What you will do:
Return the listing below word for word, every line of it, but leave the pictures out.

— START OF Records provided —

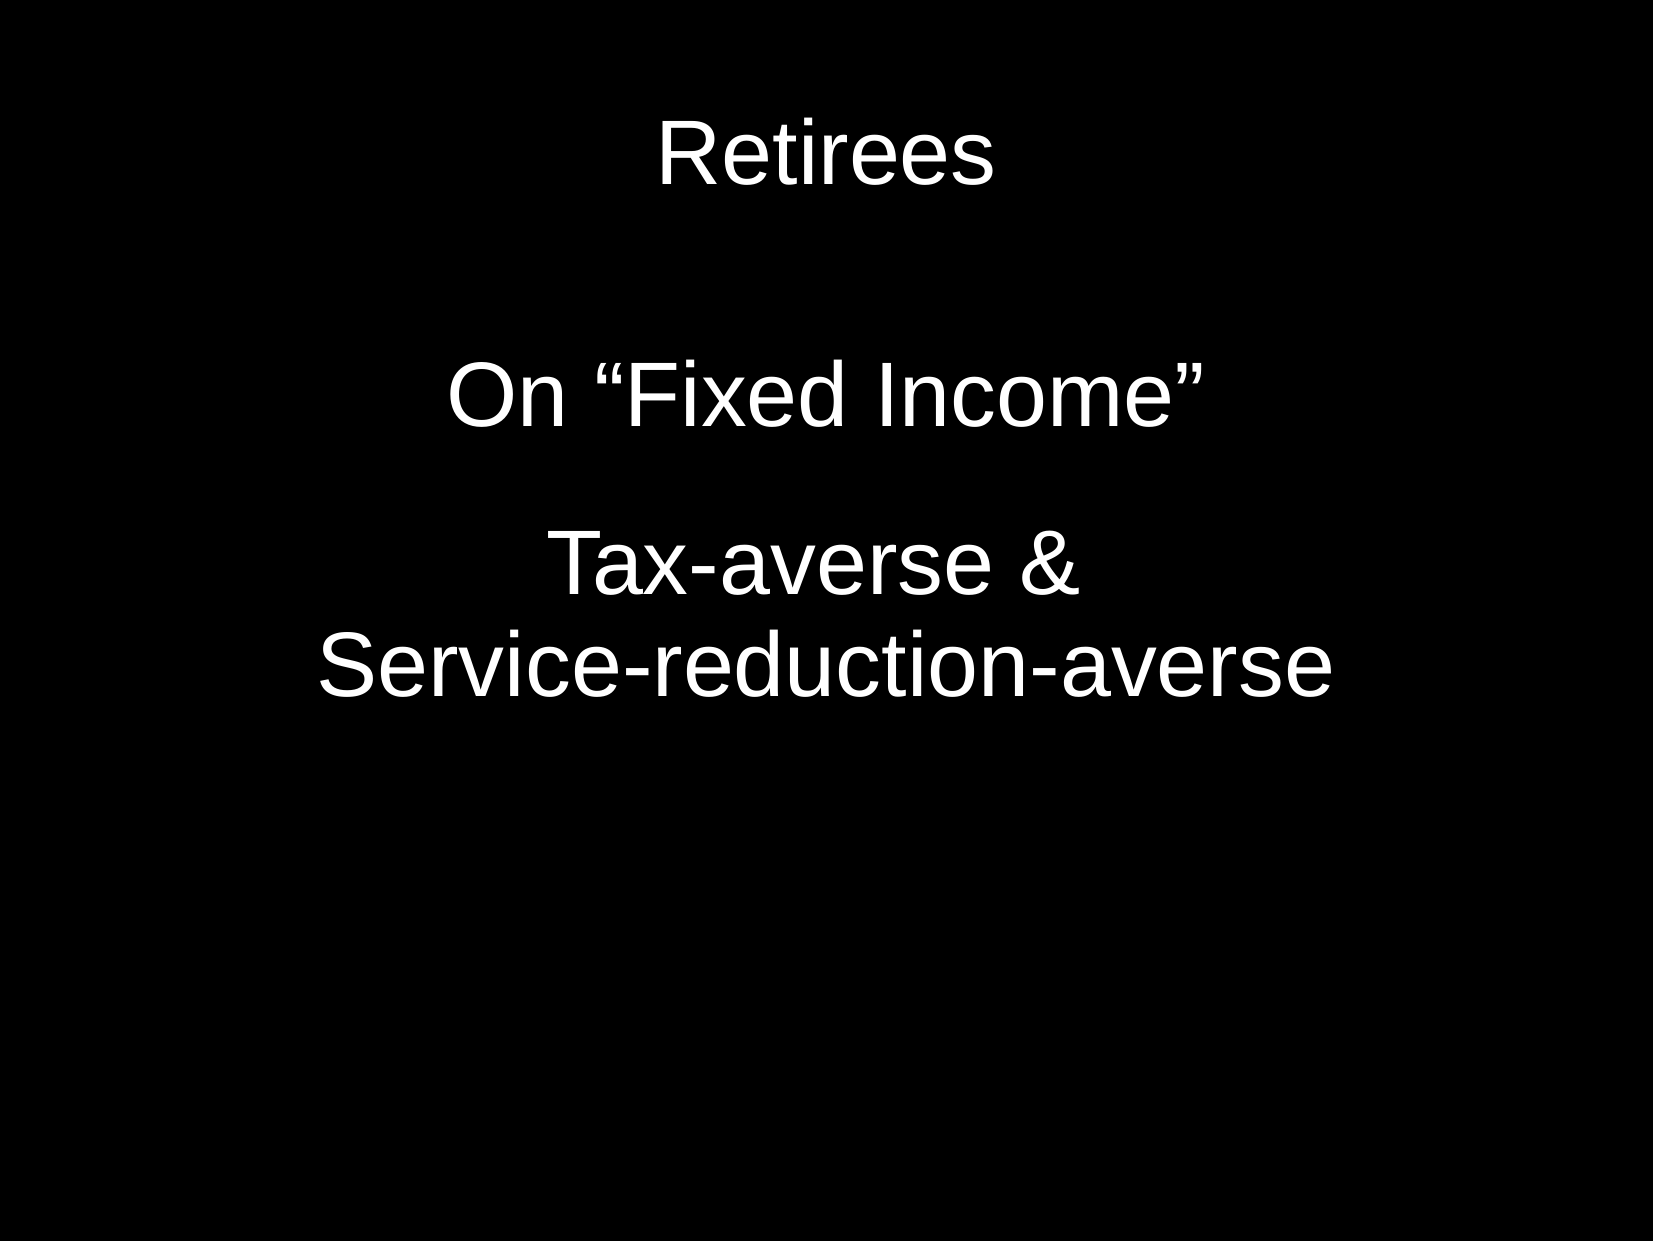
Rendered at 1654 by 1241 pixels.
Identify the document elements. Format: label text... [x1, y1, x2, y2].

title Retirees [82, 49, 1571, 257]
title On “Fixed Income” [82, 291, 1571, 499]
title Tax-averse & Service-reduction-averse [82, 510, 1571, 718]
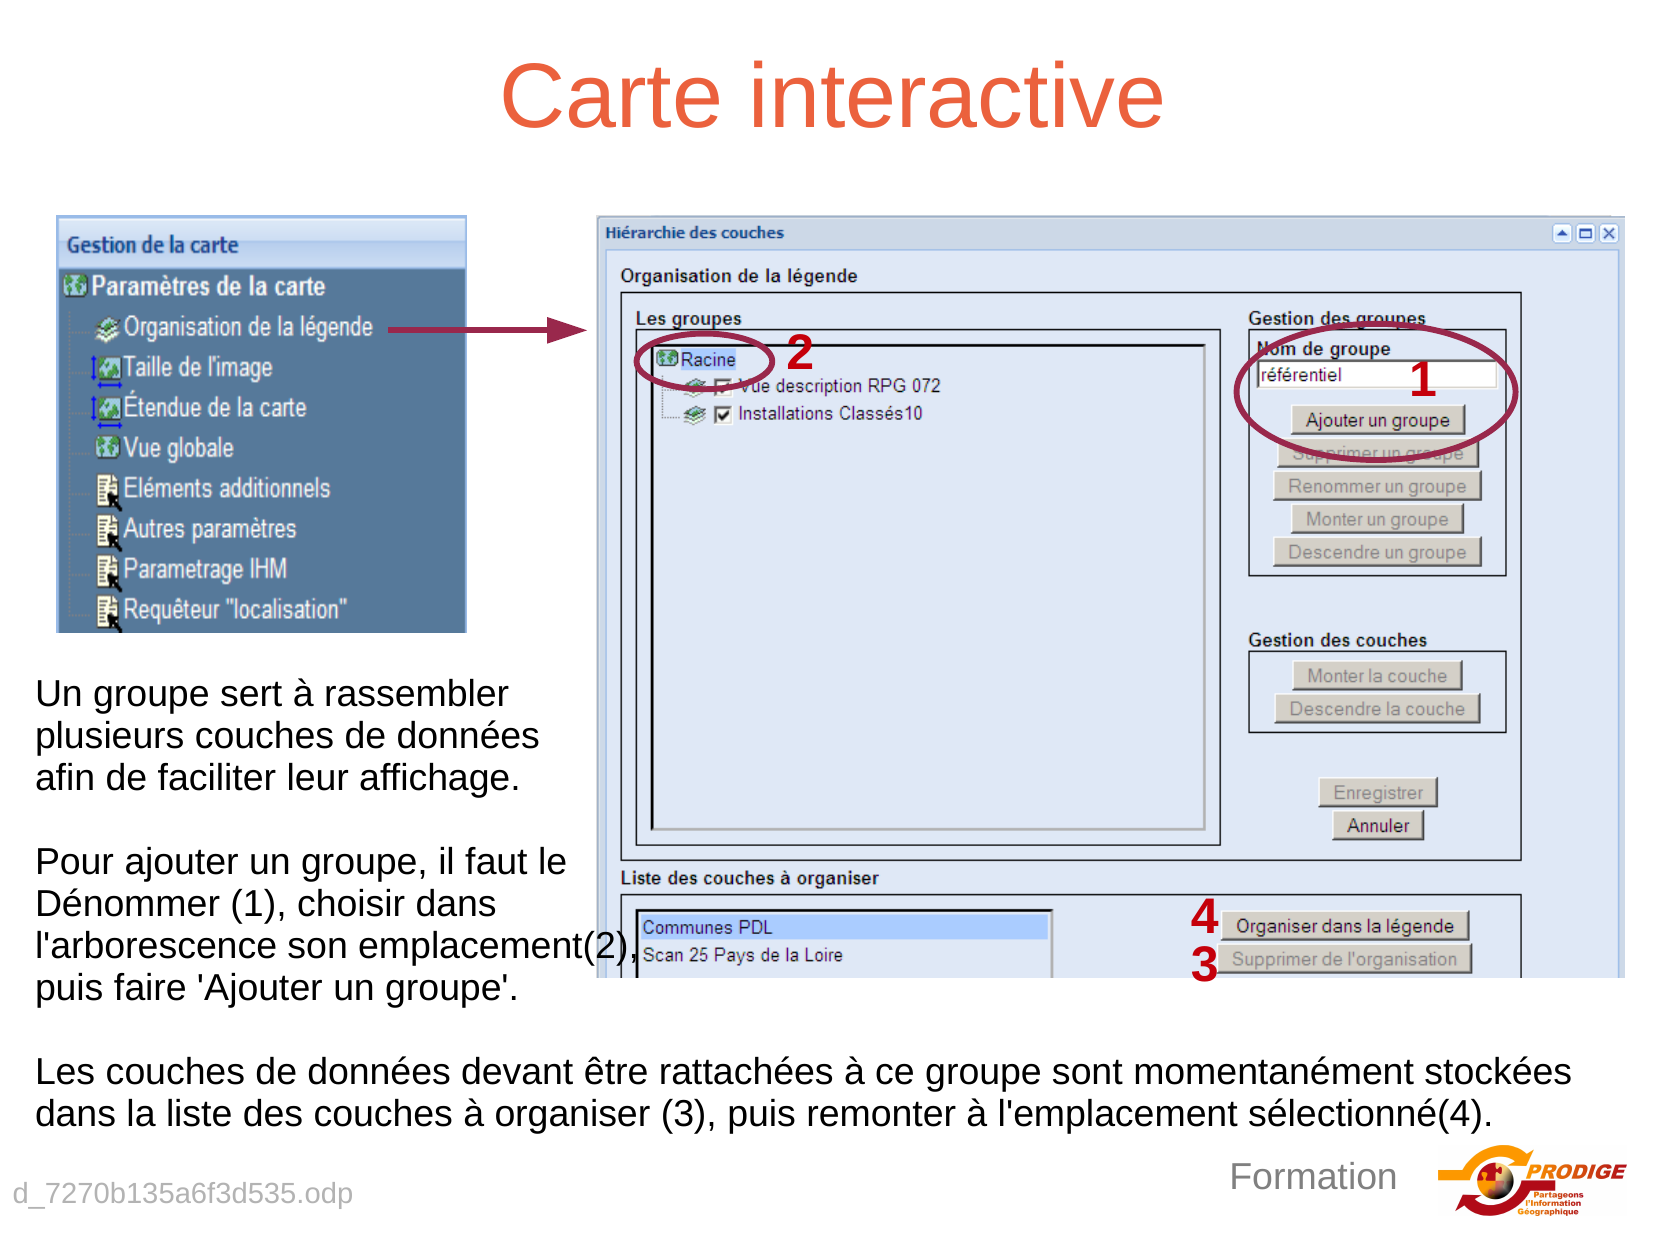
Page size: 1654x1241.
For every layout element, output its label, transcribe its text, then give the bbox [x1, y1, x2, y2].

— END OF Records provided —

Result:
Rendered at 1654 by 1241 pixels.
Identify the document elements. Format: label text... [x1, y1, x2, y2].

title Retirees [82, 49, 1571, 257]
title On “Fixed Income” [82, 291, 1571, 499]
title Tax-averse & Service-reduction-averse [82, 510, 1571, 718]
Page size: 1654x1241.
For every layout element, output its label, transcribe its text, then give the bbox [x1, y1, x2, y2].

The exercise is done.